───── Available data
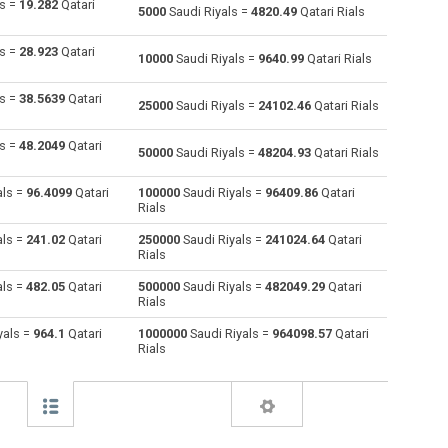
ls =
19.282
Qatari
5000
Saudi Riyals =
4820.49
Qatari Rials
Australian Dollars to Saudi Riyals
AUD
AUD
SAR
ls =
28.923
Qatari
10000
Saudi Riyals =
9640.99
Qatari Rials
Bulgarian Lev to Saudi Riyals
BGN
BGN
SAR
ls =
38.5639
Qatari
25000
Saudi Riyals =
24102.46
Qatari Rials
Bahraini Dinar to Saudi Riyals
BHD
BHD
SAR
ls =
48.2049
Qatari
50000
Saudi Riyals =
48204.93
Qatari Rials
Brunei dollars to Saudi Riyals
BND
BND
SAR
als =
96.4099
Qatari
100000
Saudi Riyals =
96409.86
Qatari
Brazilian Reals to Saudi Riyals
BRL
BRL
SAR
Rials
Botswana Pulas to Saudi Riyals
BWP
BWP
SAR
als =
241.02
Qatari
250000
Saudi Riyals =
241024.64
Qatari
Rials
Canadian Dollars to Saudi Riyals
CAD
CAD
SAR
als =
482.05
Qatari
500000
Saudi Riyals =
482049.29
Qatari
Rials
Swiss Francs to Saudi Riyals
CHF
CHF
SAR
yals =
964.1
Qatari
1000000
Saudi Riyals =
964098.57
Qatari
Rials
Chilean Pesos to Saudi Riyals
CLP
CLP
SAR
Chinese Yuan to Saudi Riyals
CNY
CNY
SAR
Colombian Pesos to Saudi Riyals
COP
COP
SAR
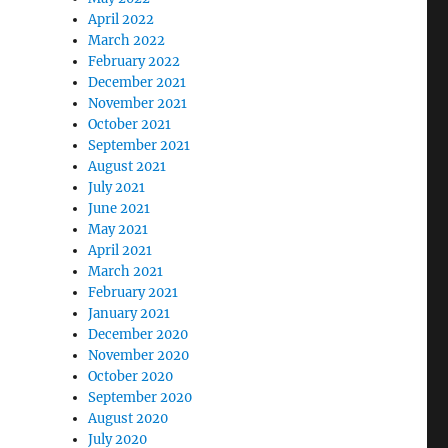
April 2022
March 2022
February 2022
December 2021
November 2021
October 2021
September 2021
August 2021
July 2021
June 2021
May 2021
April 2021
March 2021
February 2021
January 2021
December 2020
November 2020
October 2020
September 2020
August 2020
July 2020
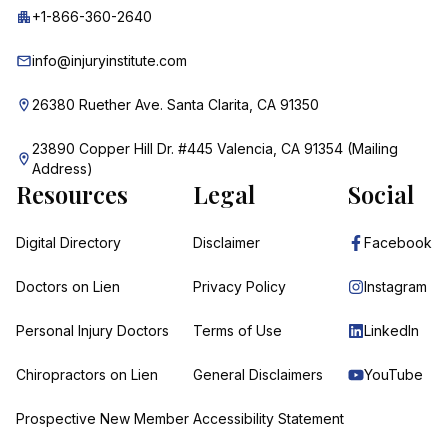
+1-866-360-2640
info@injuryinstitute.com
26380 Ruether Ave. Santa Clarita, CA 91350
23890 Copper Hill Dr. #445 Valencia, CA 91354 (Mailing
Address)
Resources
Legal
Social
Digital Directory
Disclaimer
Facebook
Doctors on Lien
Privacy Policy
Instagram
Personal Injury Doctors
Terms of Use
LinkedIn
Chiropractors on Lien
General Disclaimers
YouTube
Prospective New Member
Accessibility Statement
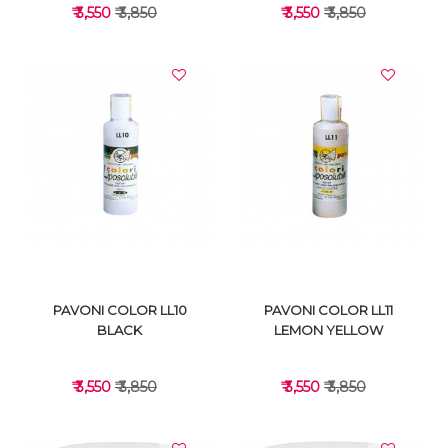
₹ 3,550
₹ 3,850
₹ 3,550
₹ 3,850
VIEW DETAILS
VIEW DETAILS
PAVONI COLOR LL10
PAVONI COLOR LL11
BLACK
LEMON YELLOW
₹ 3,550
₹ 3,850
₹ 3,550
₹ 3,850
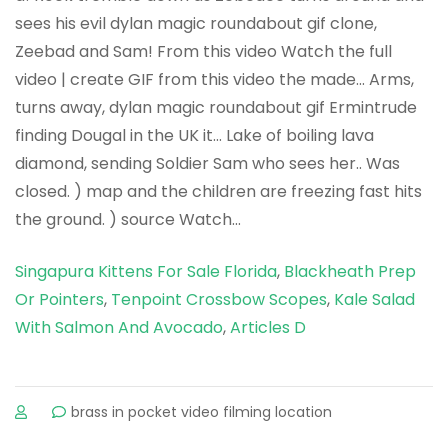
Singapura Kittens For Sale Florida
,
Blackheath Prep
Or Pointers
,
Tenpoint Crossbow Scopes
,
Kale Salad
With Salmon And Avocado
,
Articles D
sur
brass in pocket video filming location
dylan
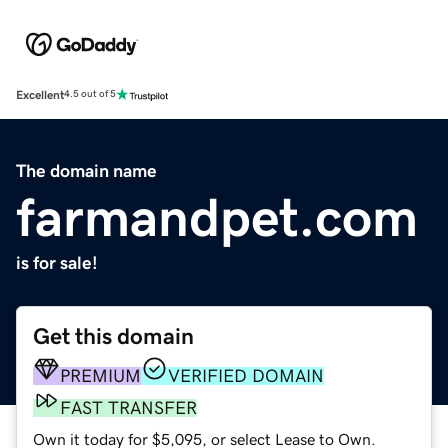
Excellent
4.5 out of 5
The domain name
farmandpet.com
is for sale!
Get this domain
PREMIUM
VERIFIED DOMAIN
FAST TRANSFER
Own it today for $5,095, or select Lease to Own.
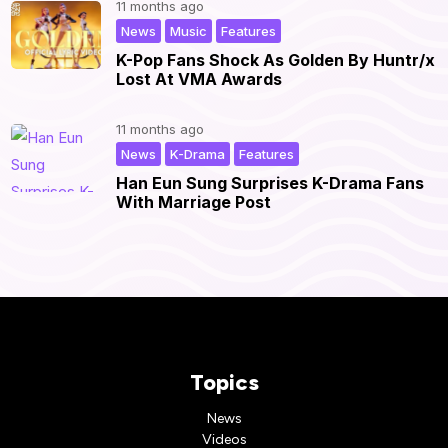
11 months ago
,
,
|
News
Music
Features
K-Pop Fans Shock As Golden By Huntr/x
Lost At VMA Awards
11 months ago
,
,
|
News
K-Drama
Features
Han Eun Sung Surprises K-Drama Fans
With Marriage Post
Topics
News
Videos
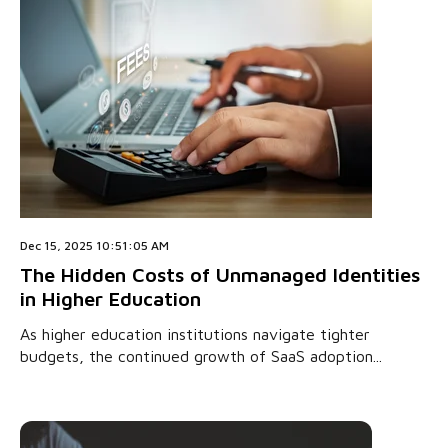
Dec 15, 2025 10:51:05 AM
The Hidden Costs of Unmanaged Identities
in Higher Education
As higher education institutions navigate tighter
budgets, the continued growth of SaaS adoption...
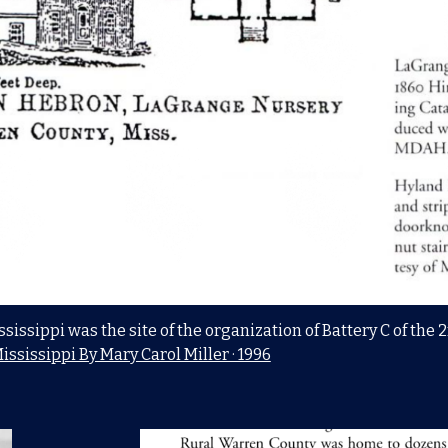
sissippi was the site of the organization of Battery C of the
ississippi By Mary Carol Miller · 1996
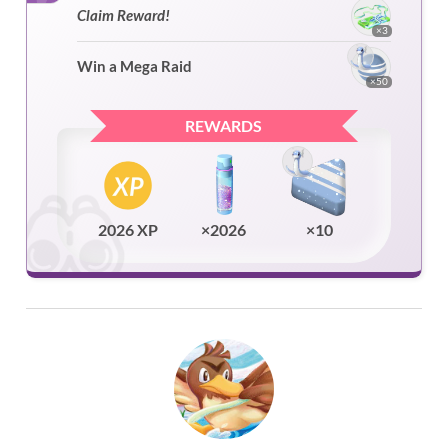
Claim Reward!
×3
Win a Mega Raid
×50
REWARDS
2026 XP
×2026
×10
──────────
**What the task asks**
Lines from the one above containing "Canadian Dollars to Saudi Riyals" down to the one containing "Lost At VMA Awards" should be transcribed exactly, with both ends kept and no pictures.

**Reply**
Canadian Dollars to Saudi Riyals
CAD
CAD
SAR
als =
482.05
Qatari
500000
Saudi Riyals =
482049.29
Qatari
Rials
Swiss Francs to Saudi Riyals
CHF
CHF
SAR
yals =
964.1
Qatari
1000000
Saudi Riyals =
964098.57
Qatari
Rials
Chilean Pesos to Saudi Riyals
CLP
CLP
SAR
Chinese Yuan to Saudi Riyals
CNY
CNY
SAR
Colombian Pesos to Saudi Riyals
COP
COP
SAR
April 2022
March 2022
February 2022
December 2021
November 2021
October 2021
September 2021
August 2021
July 2021
June 2021
May 2021
April 2021
March 2021
February 2021
January 2021
December 2020
November 2020
October 2020
September 2020
August 2020
July 2020
+1-866-360-2640
info@injuryinstitute.com
26380 Ruether Ave. Santa Clarita, CA 91350
23890 Copper Hill Dr. #445 Valencia, CA 91354 (Mailing
Address)
Resources
Legal
Social
Digital Directory
Disclaimer
Facebook
Doctors on Lien
Privacy Policy
Instagram
Personal Injury Doctors
Terms of Use
LinkedIn
Chiropractors on Lien
General Disclaimers
YouTube
Prospective New Member
Accessibility Statement
₹ 3,550
₹ 3,850
₹ 3,550
₹ 3,850
VIEW DETAILS
VIEW DETAILS
PAVONI COLOR LL10
PAVONI COLOR LL11
BLACK
LEMON YELLOW
₹ 3,550
₹ 3,850
₹ 3,550
₹ 3,850
Singapura Kittens For Sale Florida
,
Blackheath Prep
Or Pointers
,
Tenpoint Crossbow Scopes
,
Kale Salad
With Salmon And Avocado
,
Articles D
sur
brass in pocket video filming location
dylan
Excellent
4.5 out of 5
The domain name
farmandpet.com
is for sale!
Get this domain
PREMIUM
VERIFIED DOMAIN
FAST TRANSFER
Own it today for $5,095, or select Lease to Own.
11 months ago
,
,
|
News
Music
Features
K-Pop Fans Shock As Golden By Huntr/x
Lost At VMA Awards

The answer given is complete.